I was told today that I have cysts on my right ovary.
But my left ovary is fine.
The doctor didnt seem worried when he told me.
The exam was disgusting. And Scary.
I felt violated. And I cried.
They put something inside me.
It hurt. They took pictures of my inside.
I cried.
I felt helpless. Scared. Vulnerable.
"havent you ever had sex"
the lab tech said to me.
I ignored her.
And I stared at the sign on the wall.
Waiting for it to be over.
I dressed quickly and ran to my car.
I drove home, having a panic attack.
I came home.Busied myself with cleaning.
And then went to sleep.
The phone rang several hours later and the doctor told me.

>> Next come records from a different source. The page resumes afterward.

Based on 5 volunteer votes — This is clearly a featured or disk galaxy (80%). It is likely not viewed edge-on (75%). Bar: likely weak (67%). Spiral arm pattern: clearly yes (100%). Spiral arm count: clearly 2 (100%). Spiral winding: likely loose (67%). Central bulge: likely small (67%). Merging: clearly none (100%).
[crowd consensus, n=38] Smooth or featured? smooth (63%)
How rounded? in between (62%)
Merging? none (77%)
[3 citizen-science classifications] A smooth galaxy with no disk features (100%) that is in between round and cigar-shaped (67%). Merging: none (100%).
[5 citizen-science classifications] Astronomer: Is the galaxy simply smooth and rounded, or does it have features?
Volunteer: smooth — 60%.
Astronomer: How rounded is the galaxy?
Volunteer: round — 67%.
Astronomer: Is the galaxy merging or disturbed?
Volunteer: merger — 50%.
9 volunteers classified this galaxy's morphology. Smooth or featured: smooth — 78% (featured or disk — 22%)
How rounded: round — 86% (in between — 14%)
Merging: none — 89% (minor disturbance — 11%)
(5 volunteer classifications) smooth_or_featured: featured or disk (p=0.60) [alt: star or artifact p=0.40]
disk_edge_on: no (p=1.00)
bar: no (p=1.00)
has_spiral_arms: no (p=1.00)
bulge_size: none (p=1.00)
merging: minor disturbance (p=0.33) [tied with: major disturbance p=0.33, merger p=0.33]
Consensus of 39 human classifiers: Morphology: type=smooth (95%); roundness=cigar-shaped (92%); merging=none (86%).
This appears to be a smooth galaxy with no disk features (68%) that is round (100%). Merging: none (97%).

"You have cysts, youre booked in with the specialist in Feb. And we will do another ultra sound March 2nd"
---
"okay"
was all I could answer.
shocked. scared. terrified.
what if I couldnt have babies.
"cysts"
cancerous ones? what?
I called the doctor back an hour later and asked where the cysts were.
she explain only in one ovary.
I can still have children.
I am still healthy.
I just need treatment for the right ovary.
the right ovary.
the right ovary.
cysts on my right ovary.
i looked up symtoms.
"fatigue" -Im always tired.
"more facial hair" - check.
"cronic migraines" - almost every day for the past year.
"back pain" - EVERY DAY.
"irregular periods" - i havent bled in over a year.
cysts on my right ovary.
what am i doing to do.
9 years ago
2 comments:
Starla, you'll be totally fine. Cysts are not a terribly big deal and the Doctor already said that you can still have babies so you're covered!! I totally love you and am here for you whenever you need it!! I'm just a phone call away!
I understand if you want time to yourself, but if you're still up for girltime on Saturday I'd love to chill with you again babe!
Much love and many prayers,
Demi
P.S. We'll have to set up a time for when Jill gets back so I can meet her!!
Aren't we still besties?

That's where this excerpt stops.